◆ **EXERCISE OBJECTIVE**
Reproduce every line of the listing below word for word, leaving out the pictures.

........

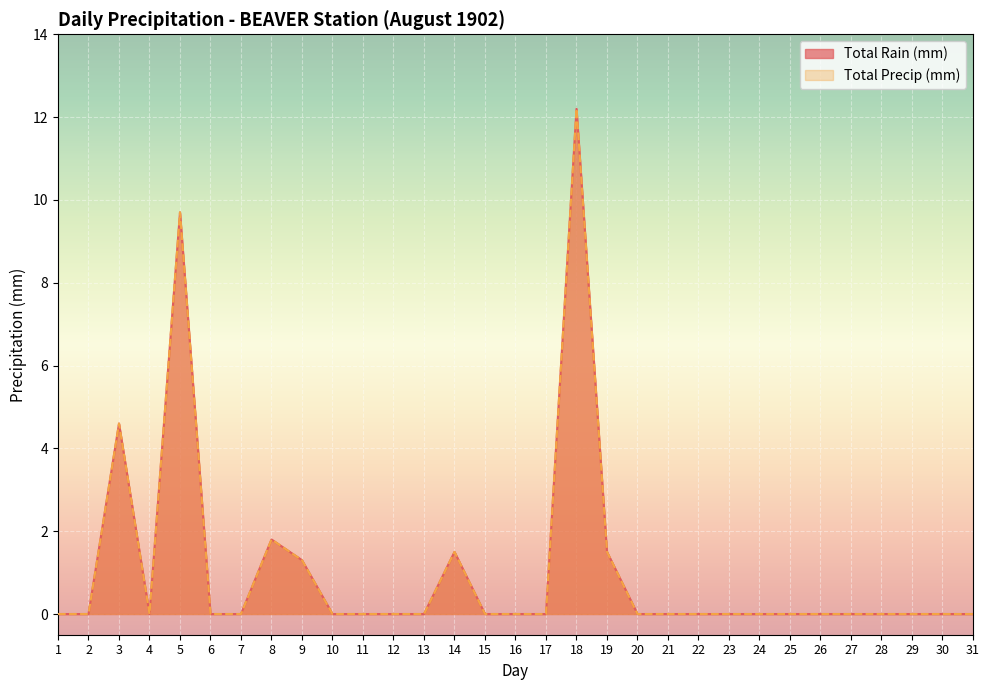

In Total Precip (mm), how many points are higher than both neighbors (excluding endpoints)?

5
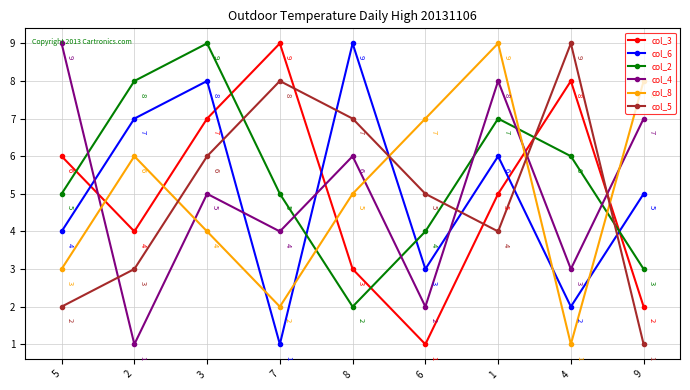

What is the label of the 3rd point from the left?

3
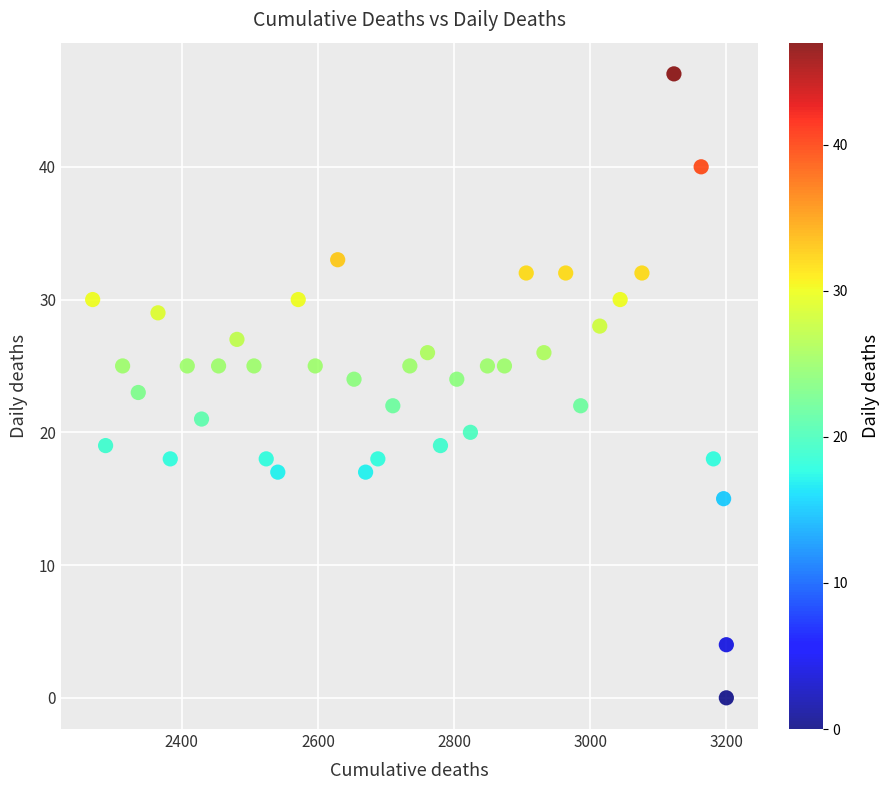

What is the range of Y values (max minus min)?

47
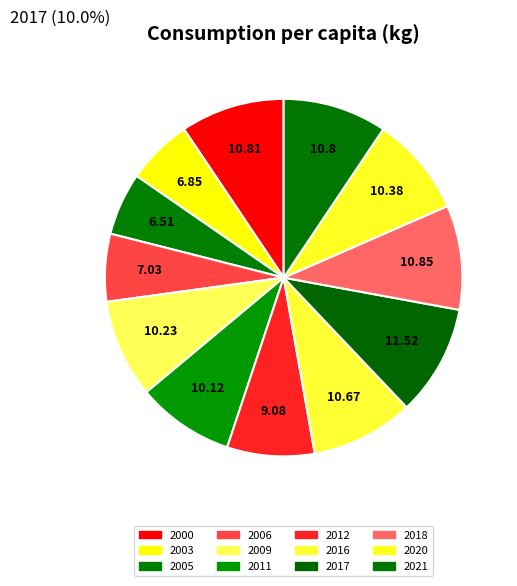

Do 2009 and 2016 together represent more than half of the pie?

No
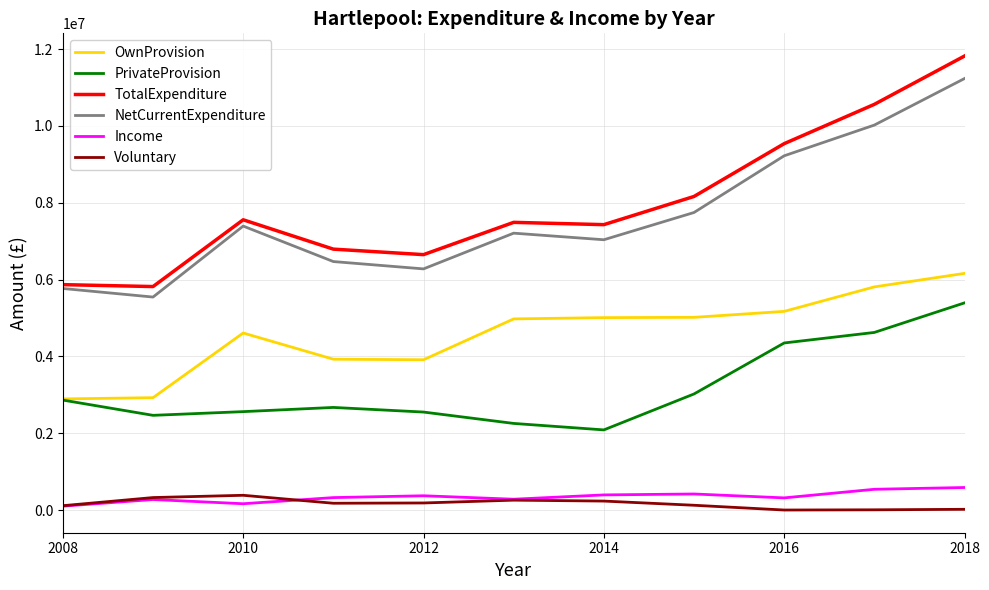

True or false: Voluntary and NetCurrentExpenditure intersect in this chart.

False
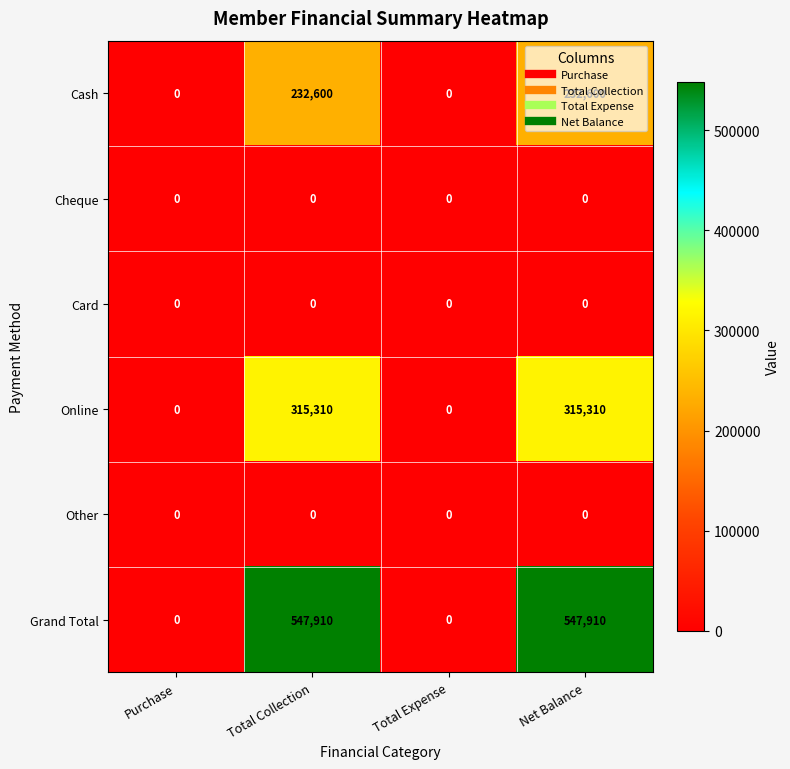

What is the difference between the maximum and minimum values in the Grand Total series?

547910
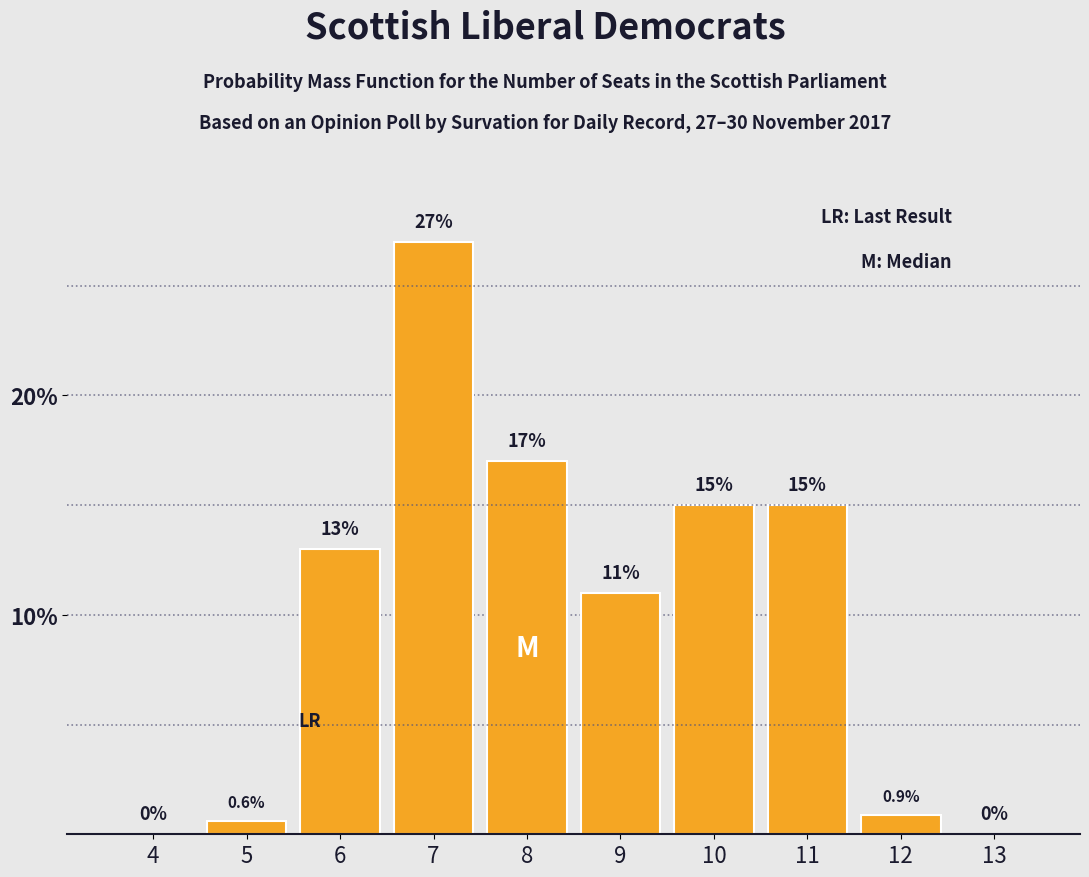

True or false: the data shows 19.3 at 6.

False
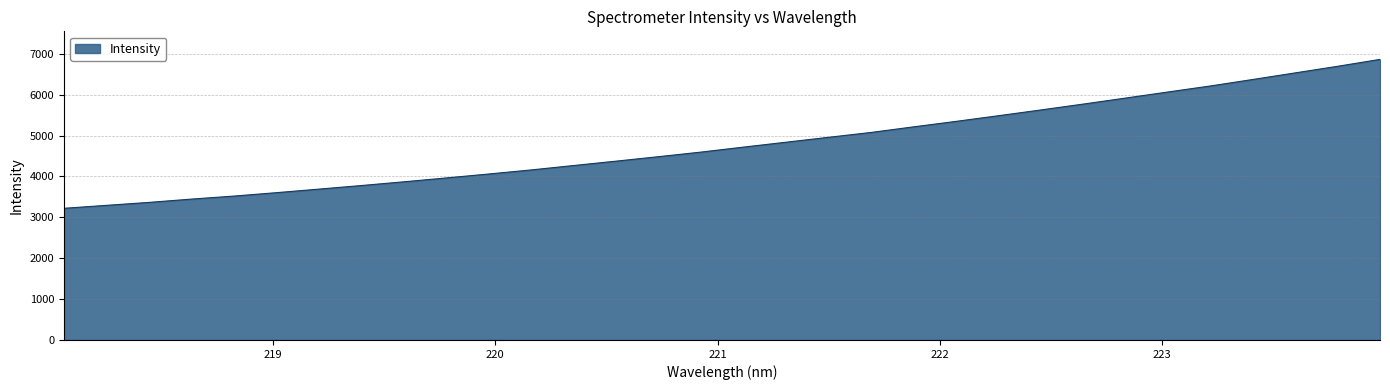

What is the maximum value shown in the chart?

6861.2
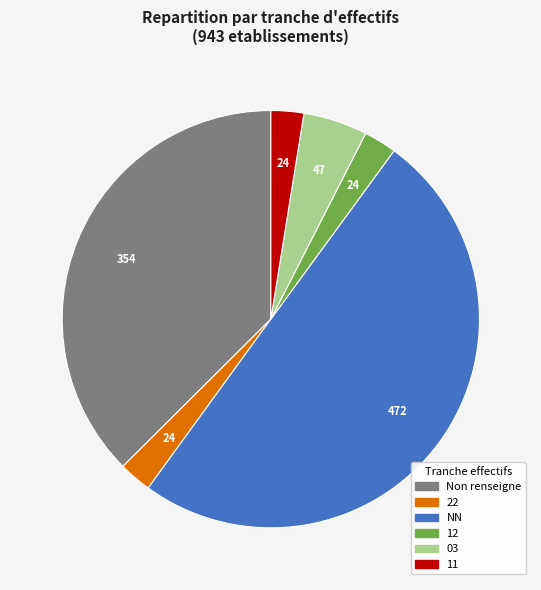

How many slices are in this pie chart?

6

........

◆ **EXERCISE OUTPUT**
In Total Precip (mm), how many points are higher than both neighbors (excluding endpoints)?

5

What is the label of the 3rd point from the left?

3

What is the range of Y values (max minus min)?

47

Do 2009 and 2016 together represent more than half of the pie?

No

True or false: Voluntary and NetCurrentExpenditure intersect in this chart.

False

What is the difference between the maximum and minimum values in the Grand Total series?

547910

True or false: the data shows 19.3 at 6.

False

What is the maximum value shown in the chart?

6861.2

How many slices are in this pie chart?

6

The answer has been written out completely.